EXCERPTED RECORDS =
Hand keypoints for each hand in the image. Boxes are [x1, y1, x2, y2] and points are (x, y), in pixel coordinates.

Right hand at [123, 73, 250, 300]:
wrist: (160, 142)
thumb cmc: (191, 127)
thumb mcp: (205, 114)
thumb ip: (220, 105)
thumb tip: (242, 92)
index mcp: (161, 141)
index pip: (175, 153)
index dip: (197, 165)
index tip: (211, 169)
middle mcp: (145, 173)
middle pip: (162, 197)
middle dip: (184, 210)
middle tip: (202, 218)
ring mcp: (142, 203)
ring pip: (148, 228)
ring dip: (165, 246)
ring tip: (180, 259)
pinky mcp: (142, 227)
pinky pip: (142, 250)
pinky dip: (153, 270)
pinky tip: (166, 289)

---

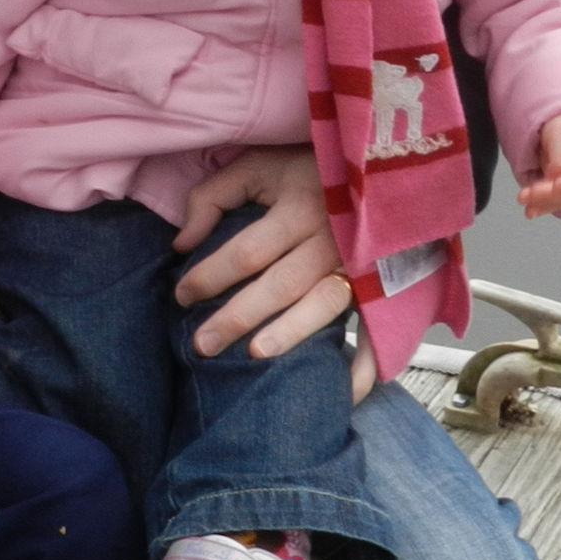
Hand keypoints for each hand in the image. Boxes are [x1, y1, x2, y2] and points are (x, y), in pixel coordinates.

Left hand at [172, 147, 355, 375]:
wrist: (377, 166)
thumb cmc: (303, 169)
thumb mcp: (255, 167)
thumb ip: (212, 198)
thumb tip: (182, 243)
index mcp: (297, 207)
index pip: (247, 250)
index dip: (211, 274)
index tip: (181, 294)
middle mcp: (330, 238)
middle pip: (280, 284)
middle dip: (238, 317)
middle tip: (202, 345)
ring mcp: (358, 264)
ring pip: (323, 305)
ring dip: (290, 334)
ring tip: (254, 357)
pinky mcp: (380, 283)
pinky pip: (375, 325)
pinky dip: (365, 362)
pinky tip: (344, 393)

WORK ORDER = In the data above, retype exactly and only the lines between the one holding "wrist: (377, 166)" and the one holding "pinky tip: (344, 393)", inclusive.

WRITTEN RESPONSE =
wrist: (377, 166)
thumb cmc: (303, 169)
thumb mcp: (255, 167)
thumb ip: (212, 198)
thumb tip: (182, 243)
index mcp: (297, 207)
index pip: (247, 250)
index dip: (211, 274)
index tip: (181, 294)
middle mcp: (330, 238)
middle pip: (280, 284)
middle dip: (238, 317)
middle tip: (202, 345)
ring mcp: (358, 264)
ring pip: (323, 305)
ring dip: (290, 334)
ring tip: (254, 357)
pinky mcp: (380, 283)
pinky pip: (375, 325)
pinky dip: (365, 362)
pinky tip: (344, 393)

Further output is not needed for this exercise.